------ DATA SUPPLIED ------
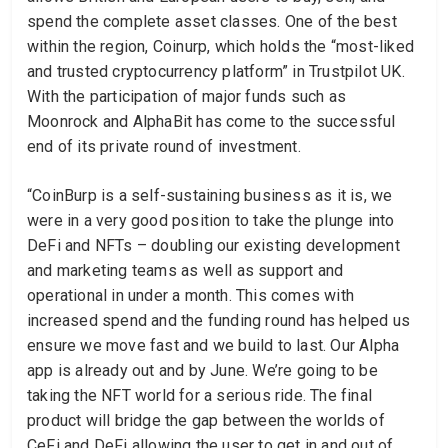
spend the complete asset classes. One of the best
within the region, Coinurp, which holds the “most-liked
and trusted cryptocurrency platform” in Trustpilot UK.
With the participation of major funds such as
Moonrock and AlphaBit has come to the successful
end of its private round of investment.
“CoinBurp is a self-sustaining business as it is, we
were in a very good position to take the plunge into
DeFi and NFTs – doubling our existing development
and marketing teams as well as support and
operational in under a month. This comes with
increased spend and the funding round has helped us
ensure we move fast and we build to last. Our Alpha
app is already out and by June. We’re going to be
taking the NFT world for a serious ride. The final
product will bridge the gap between the worlds of
CeFi and DeFi allowing the user to get in and out of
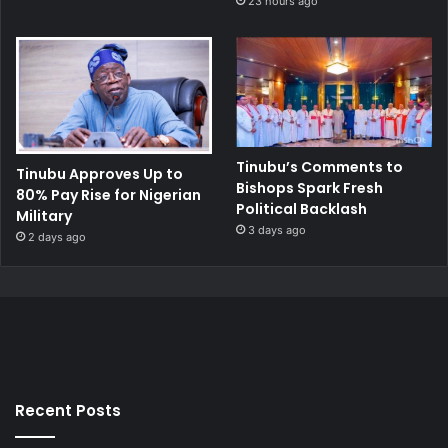
23 hours ago
Tinubu’s Comments to
Tinubu Approves Up to
Bishops Spark Fresh
80% Pay Rise for Nigerian
Political Backlash
Military
3 days ago
2 days ago
Recent Posts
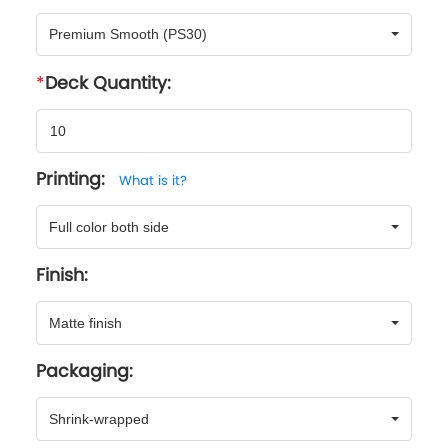
Premium Smooth (PS30)
Deck Quantity:
Printing:
What is it?
Full color both side
Finish:
Matte finish
Packaging:
Shrink-wrapped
------
** TASK REQUIREMENTS **
All lines above from the line with "as it is, we" through the line with "product will bridge", both included, are to be set down exactly, with nothing else.

** THE ANSWER **
“CoinBurp is a self-sustaining business as it is, we
were in a very good position to take the plunge into
DeFi and NFTs – doubling our existing development
and marketing teams as well as support and
operational in under a month. This comes with
increased spend and the funding round has helped us
ensure we move fast and we build to last. Our Alpha
app is already out and by June. We’re going to be
taking the NFT world for a serious ride. The final
product will bridge the gap between the worlds of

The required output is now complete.